Filetes de corvina no forno com natas. Corvina mal descongelada, com natas. Aqui à beira rio? Tudo com natas. Parece que deram ao Diabo uma concessão no Paraíso. Porquê? É de direito natural que estes marmanjos explorem esta coisa neste sítio tão bonito? Porque é que ninguém os corre daqui? Enjoo, enjoo.
Pode ser a nossa amiga de quem o namorado faz gato-sapato. Ouvimo-la mil vezes, damos-lhe o mesmo conselho e ela volta ao mesmo. Porquê? Não tem amor-próprio? Coluna vertebral? Mais não, please. Não venhas outra vez com essa conversa. Enjoo. Náusea.
Aquela sensação, tão habitual, de que se vive sempre num contínuo desenrascanço, a fazer tudo em cima do joelho, de que ninguém pára para pensar, torna-se insuportável.
Nesse estado de hipersensibilidade, olhamos tudo ao microscópio. Deixamos a vista desarmada de lado. Passamos a achar que tudo precisa de ser pasteurizado.Passa a ser perigoso abrir o jornal.
Mesmo em países que nos pareciam, pronto, civilizados começamos a sentir qualquer coisa de fétidozinho no ar. Olhem para o que se passa em Inglaterra, com a falta de qualidade da política. Pior do que a nossa.

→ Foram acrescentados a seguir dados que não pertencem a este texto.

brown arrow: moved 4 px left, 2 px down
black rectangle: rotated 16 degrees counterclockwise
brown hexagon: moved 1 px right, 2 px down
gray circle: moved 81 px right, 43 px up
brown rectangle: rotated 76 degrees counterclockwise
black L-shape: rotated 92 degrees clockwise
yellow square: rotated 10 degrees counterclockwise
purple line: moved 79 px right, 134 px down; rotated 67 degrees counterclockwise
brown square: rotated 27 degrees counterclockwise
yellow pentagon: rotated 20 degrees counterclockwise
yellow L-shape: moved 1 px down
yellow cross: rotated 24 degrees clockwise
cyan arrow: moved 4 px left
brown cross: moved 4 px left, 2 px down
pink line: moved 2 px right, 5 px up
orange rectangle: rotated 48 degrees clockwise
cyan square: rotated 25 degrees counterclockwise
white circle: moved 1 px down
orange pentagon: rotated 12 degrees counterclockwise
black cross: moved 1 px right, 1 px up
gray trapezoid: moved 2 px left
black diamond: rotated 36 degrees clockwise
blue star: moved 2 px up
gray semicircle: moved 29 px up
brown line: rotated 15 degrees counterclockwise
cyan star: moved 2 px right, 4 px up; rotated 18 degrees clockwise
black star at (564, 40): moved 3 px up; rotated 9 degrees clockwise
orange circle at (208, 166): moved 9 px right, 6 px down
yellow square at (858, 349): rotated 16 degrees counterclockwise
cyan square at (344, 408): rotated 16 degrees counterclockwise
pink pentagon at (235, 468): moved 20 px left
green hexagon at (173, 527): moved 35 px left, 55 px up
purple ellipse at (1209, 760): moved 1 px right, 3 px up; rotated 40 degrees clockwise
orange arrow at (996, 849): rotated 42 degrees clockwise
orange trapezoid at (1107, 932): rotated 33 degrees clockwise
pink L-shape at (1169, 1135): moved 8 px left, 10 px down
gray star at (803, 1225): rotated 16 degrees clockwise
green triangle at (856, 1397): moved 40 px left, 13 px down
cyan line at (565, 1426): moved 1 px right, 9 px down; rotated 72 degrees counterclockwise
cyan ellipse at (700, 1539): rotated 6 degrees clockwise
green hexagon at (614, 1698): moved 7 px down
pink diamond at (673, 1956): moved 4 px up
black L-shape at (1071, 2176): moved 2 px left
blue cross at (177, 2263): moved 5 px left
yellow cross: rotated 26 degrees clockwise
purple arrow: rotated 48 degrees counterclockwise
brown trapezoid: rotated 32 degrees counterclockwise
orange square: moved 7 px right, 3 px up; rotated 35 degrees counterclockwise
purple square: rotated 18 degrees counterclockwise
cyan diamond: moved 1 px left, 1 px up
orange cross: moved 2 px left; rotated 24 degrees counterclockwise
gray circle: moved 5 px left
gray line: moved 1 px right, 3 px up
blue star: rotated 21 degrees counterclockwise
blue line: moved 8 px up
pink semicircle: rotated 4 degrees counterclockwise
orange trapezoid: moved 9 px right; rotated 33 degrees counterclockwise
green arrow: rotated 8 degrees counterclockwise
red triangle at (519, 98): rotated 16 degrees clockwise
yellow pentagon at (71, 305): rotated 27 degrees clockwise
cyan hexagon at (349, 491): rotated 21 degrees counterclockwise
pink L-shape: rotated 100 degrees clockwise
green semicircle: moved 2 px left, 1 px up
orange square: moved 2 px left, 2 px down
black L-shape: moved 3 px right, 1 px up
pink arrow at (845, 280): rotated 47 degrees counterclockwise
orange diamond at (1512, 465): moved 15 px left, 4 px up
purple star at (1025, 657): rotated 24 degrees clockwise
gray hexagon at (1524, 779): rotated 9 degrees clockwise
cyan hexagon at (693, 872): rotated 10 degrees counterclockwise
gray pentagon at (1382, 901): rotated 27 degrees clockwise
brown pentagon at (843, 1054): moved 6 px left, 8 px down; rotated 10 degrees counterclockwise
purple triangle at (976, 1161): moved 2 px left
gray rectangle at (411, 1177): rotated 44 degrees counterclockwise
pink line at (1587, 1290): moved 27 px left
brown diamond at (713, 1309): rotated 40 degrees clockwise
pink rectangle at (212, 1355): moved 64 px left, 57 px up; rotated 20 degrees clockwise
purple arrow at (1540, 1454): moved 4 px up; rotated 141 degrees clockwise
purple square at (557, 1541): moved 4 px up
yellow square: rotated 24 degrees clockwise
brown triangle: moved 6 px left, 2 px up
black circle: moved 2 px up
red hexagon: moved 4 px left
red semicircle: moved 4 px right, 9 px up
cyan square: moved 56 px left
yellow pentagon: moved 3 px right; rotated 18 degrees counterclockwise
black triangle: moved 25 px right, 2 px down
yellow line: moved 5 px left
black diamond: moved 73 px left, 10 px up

Não há nada de novo. Isto sempre foi assim. Pode estar pior, mas sempre foi assim. Só que, ao acordarmos do estado catatónico, ao sacudirmos o torpor, revela-se toda a nossa impotência.É esse a fonte da náusea. A nossa impotência para mudar as coisas num ápice. As mudanças são feitas devagarinho. Com avanços e recuos. Agora recua-se.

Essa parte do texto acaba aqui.